If Ms Price wins preselection, and goes on to secure the Senate seat at the next election, Mr Joyce’s party room will be down one member, as she is expected to sit in the Liberal party room when in Canberra.
The proportion of its party room numbers is key to how many ministries the Nationals hold in a coalition government with the Liberals.
Numbers are already under pressure with at least one Nationals MP, Queensland’s George Christensen, retiring at the election due by May 2022.
Former Liberal candidate Warren Mundine told CLP members in a letter, seen by AAP, Ms Price is “the voice the Northern Territory needs”.
“Jacinta is bringing Aboriginal people … into the movement for common sense, pro-family, pro-business, pro-jobs and conservative values and take it up to the woke socialist left.”
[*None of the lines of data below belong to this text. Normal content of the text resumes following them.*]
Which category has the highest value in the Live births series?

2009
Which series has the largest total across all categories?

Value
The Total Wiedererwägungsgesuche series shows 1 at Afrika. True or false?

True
Nationals colleagues came to Senator McMahon’s defence this week when media reports suggested she was drunk in the Senate chamber – which she denies, saying she has been unwell.
“I don’t put a lot of weight in anonymous claims, especially ahead of her preselection in the Northern Territory this weekend,” colleague Matt Canavan said.
NT Labor MP Luke Gosling, who sent her a get-well message, said it was a difficult and stressful time for Senator McMahon.
Also in the running when the party’s central council meets in Darwin on Saturday is CLP leader Lia Finochiaro’s former chief of staff, Tim Dixon.
Mr Joyce will spend the weekend putting the final touches to his ministry lineup, expected to be sworn in as early as Monday.
He was sworn in as deputy prime minister and minister for infrastructure, transport and regional development at a ceremony in Canberra on Tuesday.
It is widely expected former Nationals minister Bridget McKenzie, who oversaw the so-called sports rorts scheme, will return to cabinet less than 18 months after being forced to resign for breaching ministerial standards.
There is also speculation Veterans Affairs Minister Darren Chester will be demoted.
Mr Chester gave a valedictory-style answer in Question Time on Thursday as he paid tribute to veterans and their role in protecting democracy.
“Despite the shenanigans you sometimes see in this place, this chamber respects your service,” he said.